Saturday, January 20, 2007
BEHIND THE IRAQ / IRAN CAPTURE NEWS
The US released all of the SIX (not five as currently being reported) captured Iranian officials caught in a raid on a questionably-documented Iranian “consulate” in Erbil, in Iraqi Kurdistan, on or about January 10-11, 2007.
The Kurds, who are said to receive vast sums of hush money from Iran to allow contraband of arms and illegal drugs over the common border, had "designated" the location as a "diplomatic" building, whereas only the central Baghdad government has authority to grant diplomatic status to foreign entities or countries.
The smuggled arms apparently continue via Turkey and Syria to the HezbAllah in Lebanon, while the drugs flow through Turkey into Europe.
Here, it appears "money talks" louder than Kurdish national interests, since Iran and the Turks both gather increasingly large, well armed forces on their respective borders with Iraq's Kurdish region, in a mutual effort to prevent an independent Kurdistan from taking root.

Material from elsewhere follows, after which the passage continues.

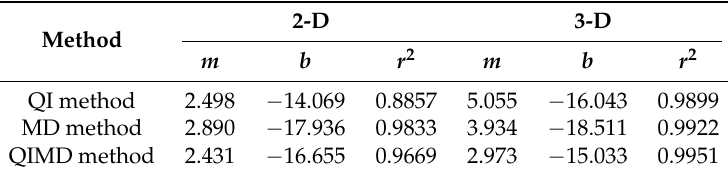
Table 2. CPU time ( t ) and the number of unknowns in 1-D ( N ) are associated using the best linear regression in the log-log scale by t = exp ( m ln N + b ) . Values of m , b and r 2 of the Quasi-Inverse (QI), Matrix Diagonalization(MD) and Quasi-Inverse Matrix Diagonalization (QIMD) methods in solving 2-D and 3-D Poisson equations are presented where r 2 here is the r -squared value of the best linear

The Kurdish "nation" lives in sizeable chunks of Turkey, Iraq and Iran, which would be lopped off from those countries to form a new "Kurdistan".
Iran has even shelled and fired missiles into this Kurdish region fairly recently.

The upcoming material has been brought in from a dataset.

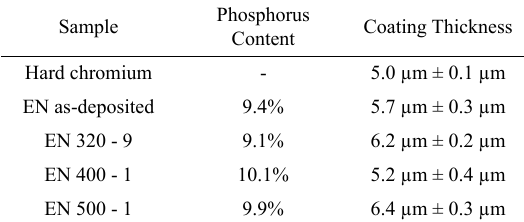
Table 1. Electroless Ni-P and hard chromium coatings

The Iranian leader first to be released, under pressure from the Kurdish President of Iraq, Jalal Talebani, was understood to be Hassan Abbasi, the key Iranian figure in organizing Iran’s jihadist movement in Iraq.
And the mainstay for networking and funding various terror groups around the world. Such as the semi-defunct, dormant at best, November 17th group, which is credited with attacking the US Embassy in Greece.
The other five were released very quickly thereafter into Kurdish custody, and were given up without any real interrogation.
See Defense & Foreign Affairs Special Analysis, January 12, 2007:
It was understood, however, the US did seize computer equipment and documents from the Iranian facility.
There was also speculation that the “Hassan Abbasi” captured may not have been the key adviser to Iranian President Mahmoud Ahmadi-Nejad.
Significantly, however, the US is keeping details of the matter under close wraps.
Please note that "Abbassi" would not be travelling with documents issued to his pseudonym or -"nom de guerre" - of Hassan Abbassi, so proof would lie in photos not papers. All six were photographed before being handed over to the Kurds.
One report stated that US troops had captured Mohammad Jaafari Shahroudi (AKA “Rahimi”), a Qods Brigades (Special Islamic Iranian Forces used for overseas missions) operative wanted in Austria for the 1989 assassination of Kurdish leader Abdol Rahman Ghassemlu.
The Israeli website, Debka, reported that the most important capture in Erbil was Col. Far Hassami, whom was described as being number three in the Qods Brigades hierarchy, below Brigades commander Gen. Qassem Sulemaini.
According to this report, Hassami revealed under basic interrogation that a Col. Ghassem Abtahi was the Iranian Revolutionary Guard Corps (IRGC: Pasdaran) “overall commander of Tehran’s program to dominate Iraq”. Abtahi, was “the RG representative attached to the HezbAllah command in Lebanon in 2004 and 2005.
They were told he now operates out of the Fajr base in Ahwaz, capital of the southern Iranian oil province of Khuzestan.”
Hassami also named Col. Mohammad Ali Ibrahimi (AKA Mehdi Mohandess) “as responsible for smuggling Iranian supplies of arms and military equipment into Iraq”.